Ação da Academia Paraibana de Poesia reuniu alunos, professores e escritores em roda de conversa marcada por escuta, troca e identificação, em João Pessoa. A manhã desta sexta-feira, 20,  foi de poesia viva, escuta e descobertas na Escola Cidadã Integral Técnica Tenente Lucena, no bairro dos Ipês, em João Pessoa. Foi a  primeira edição do projeto “A Poesia Paraibana na Sala de Aula”, promovido pela Academia Paraibana de Poesia (APP), reuniu estudantes, professores e escritores em um encontro que levou a literatura para além das páginas e colocou autores e leitores frente a frente.

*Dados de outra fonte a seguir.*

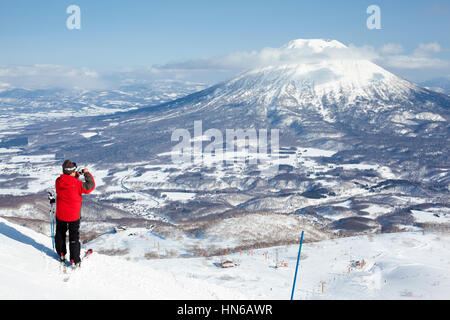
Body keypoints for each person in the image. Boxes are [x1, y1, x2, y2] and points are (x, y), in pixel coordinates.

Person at [55, 160, 95, 267]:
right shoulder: (78, 185)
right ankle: (75, 259)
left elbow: (69, 181)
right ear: (73, 171)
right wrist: (86, 173)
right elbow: (90, 186)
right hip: (73, 216)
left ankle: (61, 254)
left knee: (60, 233)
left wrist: (75, 174)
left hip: (61, 214)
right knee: (74, 237)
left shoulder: (58, 181)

Realizada dentro do ambiente escolar, a atividade transformou a sala de aula em um espaço de troca direta, onde os estudantes puderam ouvir, questionar e dialogar com poetas atuantes na cena literária paraibana. Participaram do encontro os acadêmicos da Academia Paraibana de Poesia: Boisbaudran Imperiano, Francisca Vânia Rocha, presidente da APP e Jairo Rangel, ex-presidente da APP.

Os autores compartilharam experiências sobre escrita, processo criativo e trajetória literária, aproximando a produção contemporânea do cotidiano dos estudantes. Para o acadêmico Boisbaudran Imperiano, o contato direto é o principal diferencial da proposta. “Quando o estudante percebe que a poesia não é algo distante, mas algo que pode ser feito por ele, a relação com a literatura muda completamente. Esse encontro cria identificação e abre caminhos”, destacou.

A participação dos alunos foi marcada pelo interesse e pela identificação com as temáticas abordadas. Para a estudante Lívia Rodrigues, de 14 anos, o encontro trouxe uma nova perspectiva sobre a escrita. “A gente percebe que pode falar sobre o que sente, sobre a nossa realidade. A poesia fica mais próxima da gente”, relatou.

Já o estudante Deyverson Henrrique, de 15 anos, aluno do 1º ano do ensino médio, destacou a experiência de estar frente a frente com os autores. “É diferente quando a gente escuta quem escreve falando. Dá mais vontade de ler e até de tentar escrever também”, afirmou.

A atividade dialoga diretamente com o projeto pedagógico da escola, “Além das Cicatrizes”, que incentiva os estudantes à produção textual como forma de expressão e ressignificação de vivências. Para a professora de Língua Portuguesa Ione Machado, a iniciativa fortalece o trabalho desenvolvido em sala de aula. “Quando os alunos percebem que suas histórias podem virar texto e que isso tem valor, o envolvimento muda completamente. Eles passam a se reconhecer nesse processo”, explicou.

A gestão escolar também destacou a importância da ação como instrumento de ampliação de repertório e estímulo à formação crítica. “Trazer a Academia para dentro da escola é uma forma de ampliar horizontes e mostrar que a literatura está viva e acessível. É uma experiência que marca”, afirmou o diretor da unidade, Wender Imperiano Ribeiro Soares.

Para a presidente da Academia Paraibana de Poesia, Francisca Vânia, a proposta do projeto é justamente criar pontes entre os escritores e o público jovem. “A Academia tem esse compromisso de fazer a poesia circular, de sair dos espaços tradicionais e chegar onde ela pode provocar transformação, como a escola”, ressaltou.O encontro também contou com o sorteio de livros de autoria dos próprios poetas, ampliando o acesso dos estudantes a obras contemporâneas produzidas no estado.